**Exercise objective**. Could you copy every record below exactly, leaving out the pictures?

**Records supplied**.
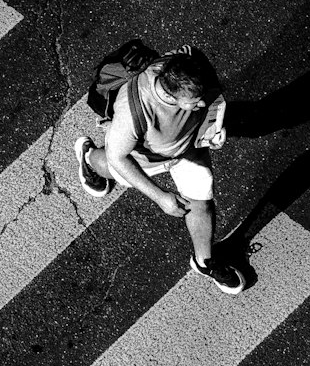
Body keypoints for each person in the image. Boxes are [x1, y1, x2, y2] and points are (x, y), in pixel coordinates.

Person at [74, 47, 245, 294]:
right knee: (107, 165)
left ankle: (204, 261)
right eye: (193, 101)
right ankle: (88, 157)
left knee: (202, 200)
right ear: (170, 96)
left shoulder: (188, 60)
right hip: (144, 158)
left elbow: (211, 100)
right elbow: (118, 157)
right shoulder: (132, 112)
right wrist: (161, 197)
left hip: (188, 149)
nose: (201, 102)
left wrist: (211, 130)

**Task result**.
Body keypoints for each person in the image. Boxes are [x1, y1, x2, y2] and points are (x, y), in pixel coordinates.

Person at [74, 47, 245, 294]:
right knee: (107, 165)
left ankle: (204, 261)
right eye: (193, 101)
right ankle: (88, 157)
left knee: (202, 200)
right ear: (170, 96)
left shoulder: (188, 60)
right hip: (144, 158)
left elbow: (211, 100)
right elbow: (118, 157)
right shoulder: (132, 112)
right wrist: (161, 197)
left hip: (188, 149)
nose: (201, 102)
left wrist: (211, 130)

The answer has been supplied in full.